Comment by tetha
2 years ago
The thing is: Different levels of experience need different measures of success, up to the point of leeway from the normal measurements of success.
Like, for someone in tier 1 / tier 2 helpdesk, or the regular developer pushing relatively normal tickets through, simple ticket or story throughput is one indicator of productivity. As long as you pair it with some success measurement, like re-reports from people within a short time, or work caused by the implementation. Or just feedback from the rest. Someone has to put down code to make the feature work in the end.

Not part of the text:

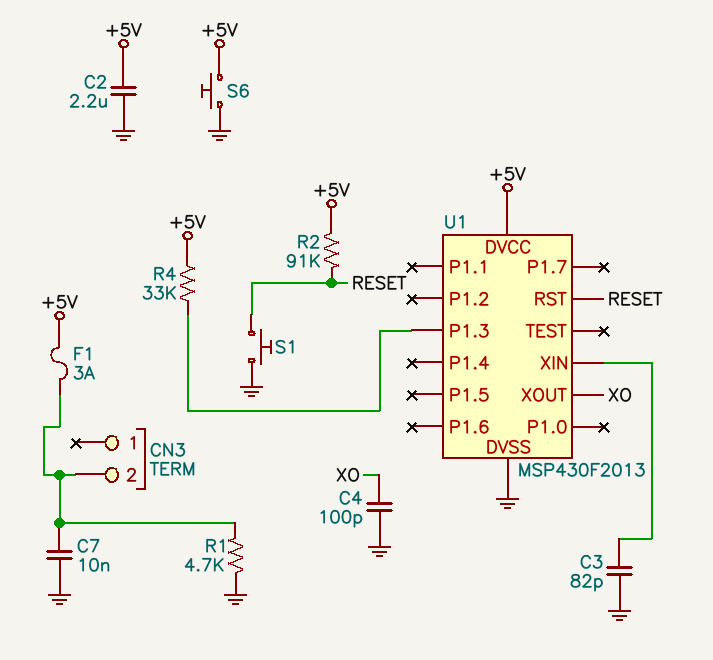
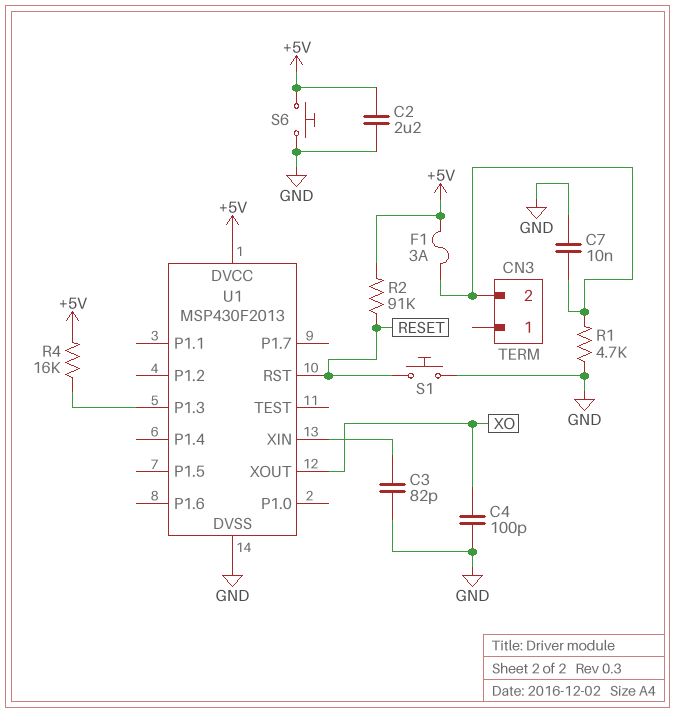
R4: 33k (+5V, U1/P1.3) -> 16k (+5V, U1/P1.3)

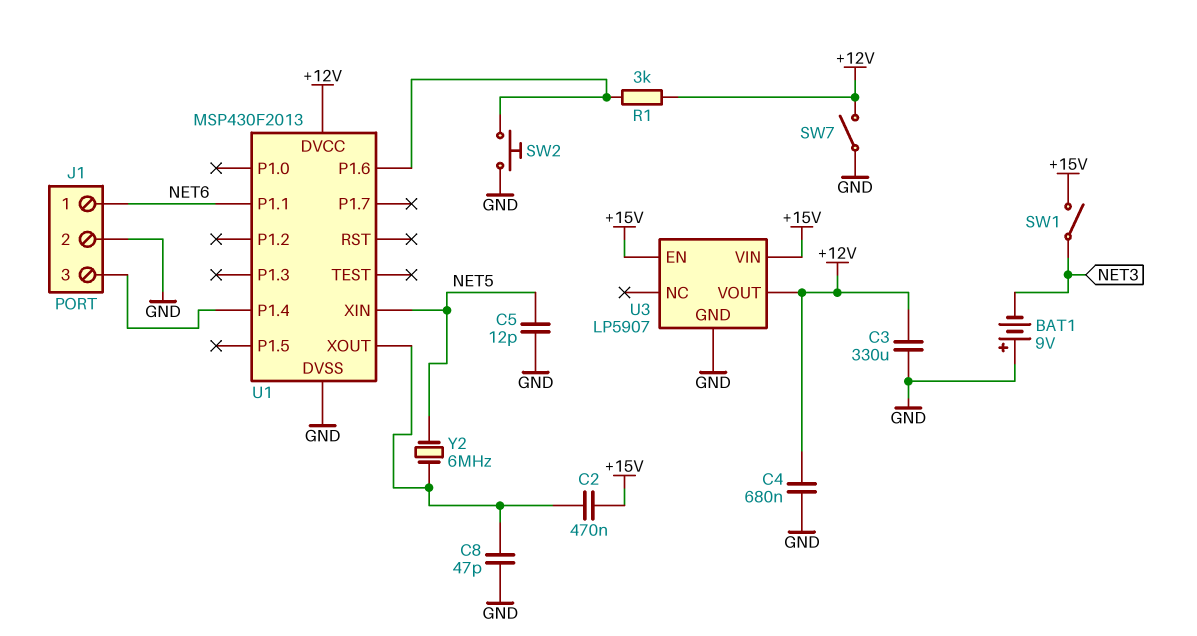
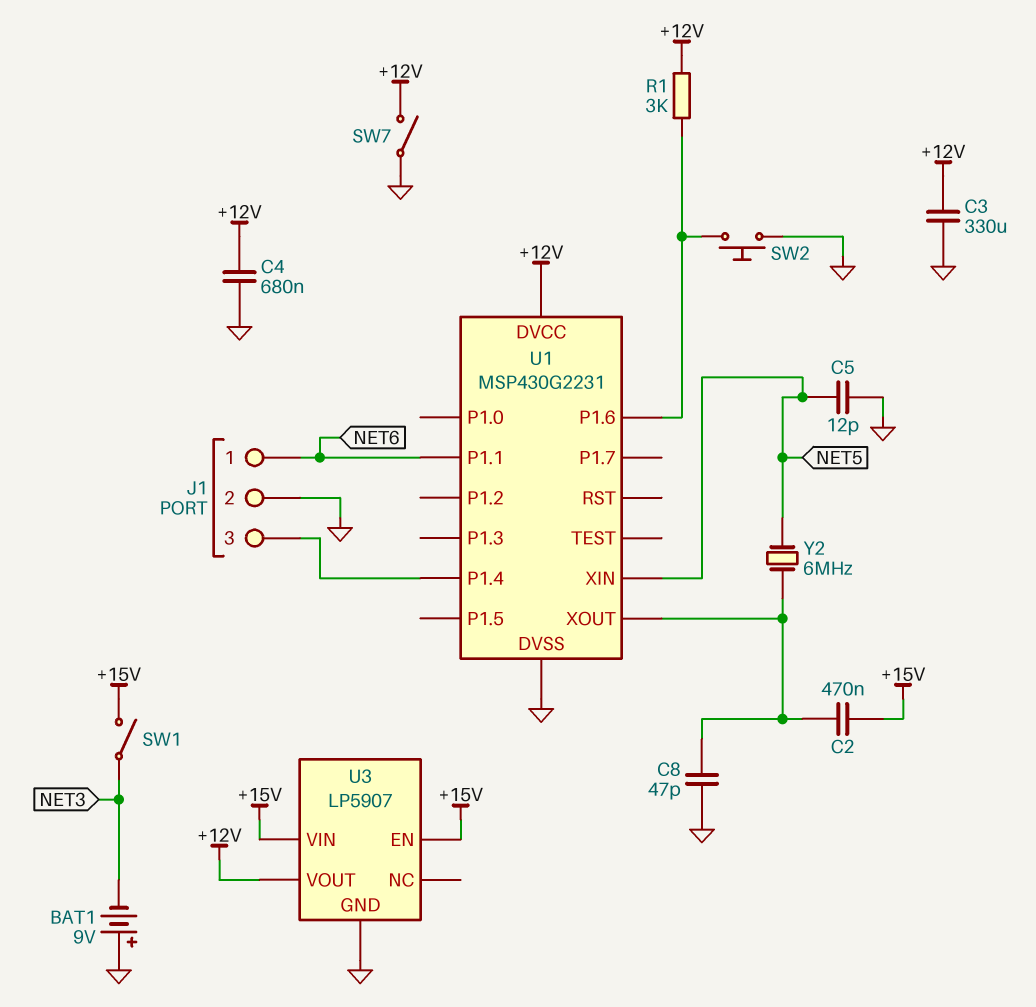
U1: MSP430F2013 -> MSP430G2231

But this changes when you get more specialized and overall more experienced. If we bring a new technology into the team, my productivity based on the first metric will drop to zero. I'll be busy supporting other people. Or, the incidents on my desk will be far more weird ones. Other people get clear click paths and an exception. I had to debug JVM crashes due to faulty hardware. That took a bit longer than an afternoon in a debugger and adding an if-statement, if I may embellish a bit.
But that's why soft skills become important. It's concerning how little that manager knows about his team. But it's also concerning how Tim didn't make sure his manager knows what's going on. For example if we're bringing in new tech, I'm informing superiors first that I'll prioritize support of team-members with the new tech just below business critical incidents and I most likely won't do any regular work for some time.